Appostata dietro una tenda, immortalo My Bird in Black e ne seguo per tre giorni, stupita, la commovente nuova storia.
Di rimbalzo, dal cortile, capto un debole pigolio.
Zoom alla mano, ecco che individuo un piumino color terra, tutto arruffato.
Lo battezzo Merlino( mai nome più azzeccato).
E’ un piccolo merlo evidentemente fuori taglia per restare nel nido, ma ancora troppo imbranato per librarsi in volo.
In posizione “rana” zampetta avanti e indietro lungo il muro del cortile.
Ha un occhio malmesso, ma non pare ferito.

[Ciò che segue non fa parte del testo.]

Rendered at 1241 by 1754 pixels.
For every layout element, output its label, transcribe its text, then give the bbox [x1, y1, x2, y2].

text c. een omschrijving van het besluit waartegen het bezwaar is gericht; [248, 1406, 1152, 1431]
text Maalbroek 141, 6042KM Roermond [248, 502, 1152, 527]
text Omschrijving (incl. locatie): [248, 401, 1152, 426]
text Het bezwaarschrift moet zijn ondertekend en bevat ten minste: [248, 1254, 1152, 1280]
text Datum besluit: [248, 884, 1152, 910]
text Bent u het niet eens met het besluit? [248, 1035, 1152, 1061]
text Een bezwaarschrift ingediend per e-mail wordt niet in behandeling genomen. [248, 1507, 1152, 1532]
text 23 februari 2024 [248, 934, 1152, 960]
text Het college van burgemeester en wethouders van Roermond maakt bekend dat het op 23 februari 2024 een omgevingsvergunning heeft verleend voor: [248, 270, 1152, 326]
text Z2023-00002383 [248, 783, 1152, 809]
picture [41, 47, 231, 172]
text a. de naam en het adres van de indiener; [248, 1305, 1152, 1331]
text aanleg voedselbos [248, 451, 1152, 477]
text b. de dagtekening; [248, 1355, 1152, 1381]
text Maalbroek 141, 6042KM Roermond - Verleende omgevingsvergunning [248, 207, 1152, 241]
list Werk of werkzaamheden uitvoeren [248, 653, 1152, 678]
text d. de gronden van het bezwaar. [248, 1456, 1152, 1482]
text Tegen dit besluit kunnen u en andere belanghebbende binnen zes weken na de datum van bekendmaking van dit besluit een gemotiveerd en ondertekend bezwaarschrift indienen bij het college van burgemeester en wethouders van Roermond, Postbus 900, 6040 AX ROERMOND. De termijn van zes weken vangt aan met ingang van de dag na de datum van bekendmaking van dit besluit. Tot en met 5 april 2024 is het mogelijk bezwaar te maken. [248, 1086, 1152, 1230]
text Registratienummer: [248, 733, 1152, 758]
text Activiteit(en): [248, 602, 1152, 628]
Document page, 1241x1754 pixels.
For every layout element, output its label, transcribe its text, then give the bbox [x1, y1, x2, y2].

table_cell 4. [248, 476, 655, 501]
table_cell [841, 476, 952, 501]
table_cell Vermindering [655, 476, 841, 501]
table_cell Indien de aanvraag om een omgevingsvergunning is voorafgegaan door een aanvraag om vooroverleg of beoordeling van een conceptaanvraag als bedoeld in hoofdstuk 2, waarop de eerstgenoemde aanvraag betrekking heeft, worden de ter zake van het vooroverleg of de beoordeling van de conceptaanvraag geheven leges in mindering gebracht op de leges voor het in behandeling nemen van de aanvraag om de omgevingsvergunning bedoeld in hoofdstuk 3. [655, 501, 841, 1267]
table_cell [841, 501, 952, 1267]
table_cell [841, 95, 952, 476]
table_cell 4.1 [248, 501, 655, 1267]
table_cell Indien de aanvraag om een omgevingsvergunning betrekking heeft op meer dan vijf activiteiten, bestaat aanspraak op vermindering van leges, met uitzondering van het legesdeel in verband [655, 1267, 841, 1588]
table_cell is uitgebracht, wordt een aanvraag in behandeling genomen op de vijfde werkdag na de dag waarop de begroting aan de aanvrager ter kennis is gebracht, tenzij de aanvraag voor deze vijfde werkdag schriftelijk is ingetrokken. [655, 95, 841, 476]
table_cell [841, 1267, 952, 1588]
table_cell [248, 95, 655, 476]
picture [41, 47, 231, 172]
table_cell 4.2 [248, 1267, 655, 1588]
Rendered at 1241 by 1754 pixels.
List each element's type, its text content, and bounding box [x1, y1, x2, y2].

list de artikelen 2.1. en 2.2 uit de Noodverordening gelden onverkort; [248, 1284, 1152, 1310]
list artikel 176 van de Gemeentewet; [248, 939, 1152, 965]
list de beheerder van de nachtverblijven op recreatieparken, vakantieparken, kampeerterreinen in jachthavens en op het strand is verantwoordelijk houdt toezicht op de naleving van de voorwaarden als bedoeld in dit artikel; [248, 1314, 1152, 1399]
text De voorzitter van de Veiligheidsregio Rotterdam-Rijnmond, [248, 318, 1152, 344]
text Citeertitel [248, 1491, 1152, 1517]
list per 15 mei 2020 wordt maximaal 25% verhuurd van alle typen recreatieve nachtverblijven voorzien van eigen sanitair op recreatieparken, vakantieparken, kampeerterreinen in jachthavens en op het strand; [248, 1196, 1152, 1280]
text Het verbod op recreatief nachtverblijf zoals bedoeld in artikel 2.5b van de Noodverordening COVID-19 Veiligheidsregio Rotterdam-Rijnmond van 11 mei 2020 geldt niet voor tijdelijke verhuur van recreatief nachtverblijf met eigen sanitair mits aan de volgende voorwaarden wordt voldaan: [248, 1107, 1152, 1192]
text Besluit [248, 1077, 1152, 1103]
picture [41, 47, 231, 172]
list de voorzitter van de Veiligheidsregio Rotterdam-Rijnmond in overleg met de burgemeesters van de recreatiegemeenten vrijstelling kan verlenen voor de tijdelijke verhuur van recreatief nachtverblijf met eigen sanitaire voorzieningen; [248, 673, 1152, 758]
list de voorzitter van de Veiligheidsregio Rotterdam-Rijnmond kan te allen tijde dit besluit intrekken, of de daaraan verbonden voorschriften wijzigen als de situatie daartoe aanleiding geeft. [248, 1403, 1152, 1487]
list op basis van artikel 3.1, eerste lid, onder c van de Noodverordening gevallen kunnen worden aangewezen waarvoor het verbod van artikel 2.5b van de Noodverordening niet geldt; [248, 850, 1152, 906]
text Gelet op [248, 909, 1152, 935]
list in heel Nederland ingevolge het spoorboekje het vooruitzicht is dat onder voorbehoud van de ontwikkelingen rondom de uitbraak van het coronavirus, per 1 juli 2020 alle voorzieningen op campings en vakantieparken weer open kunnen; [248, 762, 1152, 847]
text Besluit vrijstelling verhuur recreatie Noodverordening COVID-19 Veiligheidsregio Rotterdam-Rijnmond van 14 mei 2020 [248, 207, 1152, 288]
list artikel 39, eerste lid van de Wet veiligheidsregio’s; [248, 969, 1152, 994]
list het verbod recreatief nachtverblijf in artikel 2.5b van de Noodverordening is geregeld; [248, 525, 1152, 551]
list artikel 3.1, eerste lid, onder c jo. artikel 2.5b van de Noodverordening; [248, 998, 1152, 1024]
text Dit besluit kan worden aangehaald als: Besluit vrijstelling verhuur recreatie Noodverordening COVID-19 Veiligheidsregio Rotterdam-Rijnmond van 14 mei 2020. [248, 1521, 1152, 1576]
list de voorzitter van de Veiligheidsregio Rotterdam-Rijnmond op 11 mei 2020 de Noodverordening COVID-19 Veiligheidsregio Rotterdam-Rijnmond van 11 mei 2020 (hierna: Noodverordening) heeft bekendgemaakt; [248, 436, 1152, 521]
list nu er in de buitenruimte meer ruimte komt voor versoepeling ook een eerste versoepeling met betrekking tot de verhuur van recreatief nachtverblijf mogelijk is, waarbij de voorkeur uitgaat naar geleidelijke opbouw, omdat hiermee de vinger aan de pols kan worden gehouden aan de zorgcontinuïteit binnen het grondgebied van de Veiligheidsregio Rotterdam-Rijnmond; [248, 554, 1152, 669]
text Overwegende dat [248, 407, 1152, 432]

Dal balcone i miei gatti si trasformano all'istante in famelici predatori.
Li rinchiudo in casa, onde evitare azzardate manovre e salti di ringhiera.
The Bird in Black, che Madre Natura innalza a “ruolo materno”, si affanna per tre giorni in difesa del cucciolo.
Instancabile, svolazza su e giù per i tetti, procura il cibo, allieta il malcapitato con sublimi canti, improvvisa tenere lezioni di volo, difende.
Sì, difende con una grinta degna di plauso: appena qualcuno si avvicina al ciuffo pennuto, lui si materializza dal nulla, lanciando gridi acuti.
Tre giorni di affanno.
Due notti di temporali monsonici, che il piccolo supera nascondendosi fra le frasche delle mie piante.